I really enjoyed this episode. The name of the young Femme Fatale was Velma, an ode to the classic film Mildred Pierce starring Joan Crawford, whose young spoiled daughter in the film was named Velma. Although here, instead of a kind enabler mother, we have a kindly enabler aunt, whose best line is "Bless you my children", with italics on "children".


Wow! This is my own radio tape recording from the 80s. I recognized the intro and from kmpc am los angeles radio station and the outro music cool to be part of the collection great episode too.

Jose Preciado

Arnold Moss is always great.

Brian Collins

I rate this episode ★★★★☆ for GOOD. Sam Dann's mystery story involving money, marriage, and sacred rituals was entertaining. However, the ending was Foreseeable. In the words of the Tribe Chief in this story, she was "A Spirit of Death." Another way to title this mystery would be “The Jungle Of Infidelity” or "Velma: The Adulterous.” In our Host's Prologue, E.G. Marshall starts it off by saying: "Your Chaperone at these arcane rebels which are celebrated here 7 times each week." Awesome introduction! In ACT-1, the topic in this mystery is about success, even quoting the old phrase: "Nothing succeeds like success." In ACT-2, discuss on what's the basis for marriage, especially when you have group of characters that are in a May-December relationship. Plus, quoting Benjamin Franklin: "Where you have marriage without love, you'll soon have love without marriage." In ACT-3, the Resolution on the Widower, both his demise and his wealth. In his Epilogue, he quoted the poem “Elegy Written In A Country Churchyard” by Thomas Gray: "And all that beauty, all that wealth, ever gave, awaits alike the inevitable hour, the paths of glory lead but to the grave." What's even more thought-provoking, was our Host’s interpretation that the only successful ones on Earth are the worms. These views and quotations that E.G. Marshall gave us were captivating! The music was satisfactory, a variety of suspenseful tunes that kept the story moving forward. Sound effects of the doorbell, footsteps, background noise in the restaurant, wild animal calls, tribal ceremony music in the jungle, gun shots, tableware clinking, jeep engine, and body thuds were a major plus! Now onto our cast: Jennifer Harmon (as Velma Straight Hastings), Arnold Moss (as Robert Morris Hastings III), Joan Shay (as Aunt Rose and Marva), and Robert Dryden (as Chief Aryra and Dennis). Robert Dryden's role as Dennis was nicely done, but his performance as the Tribe Chief didn't sound believable enough. For Joan Shay, she was phenomenal as Aunt Rose, but her role as Marva, the way she yelped at 20:30 mark, was aching to hear. But Arnold Moss was stupendous in his acting. And the leading lady, Jennifer Harmon, was marvelous as the main villain. If anyone enjoys jungle mystery stories, tune in to this. Plus, at the end of episode, there's a commercial for CitiBank VISA. Until next time…pleasant dreams.


Velma Straight shocks her Aunt Rose when she announces her engagement to Robert Hastings, three times her age, and admits that she expects soon to be a young, wealthy widow.
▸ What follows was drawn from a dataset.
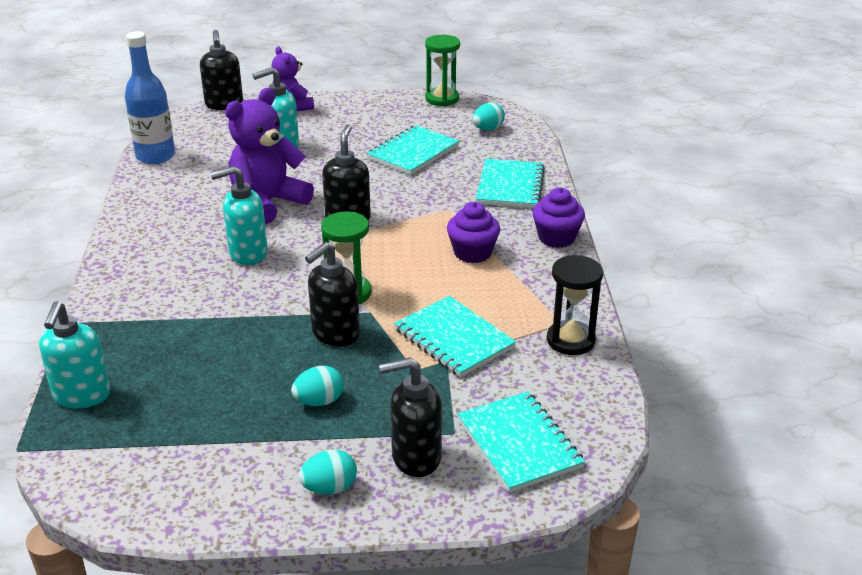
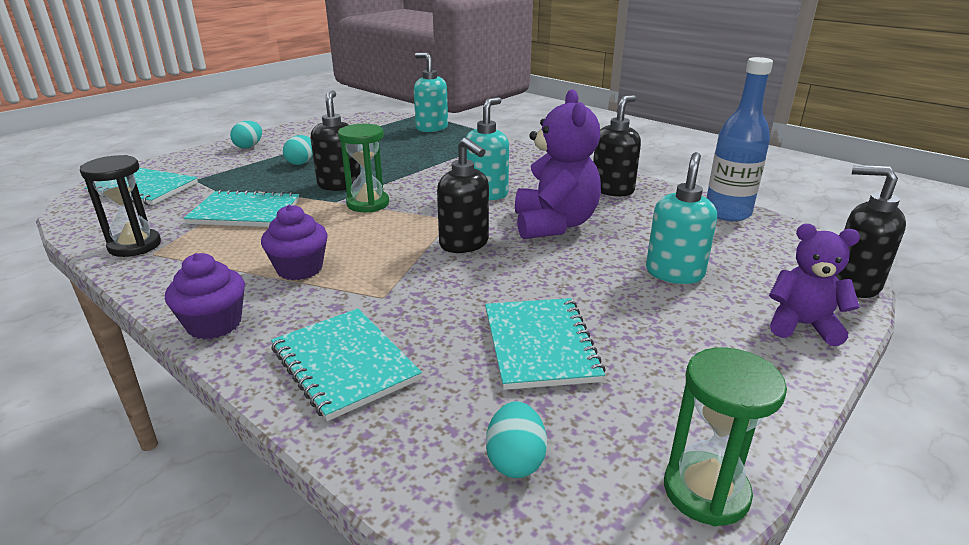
camera: 135 degrees right, 5 degrees down
black soap dispenser [379,357,442,477] -> black soap dispenser moved to [593,95,641,197]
Hastings’ work as an anthropologist takes them to a South American jungle to observe a primitive tribe whose immortality and harboring evil spirits forces them to drink from the Spring of Bitter Waters. If innocent, they will survive, if guilty the water is said to kill them. Though disbelieving, Velma is forced to take the test when she is accused of adultery with Hastings’ young assistant.


Hated this episode until the twist at the end. Turned out to be a good one!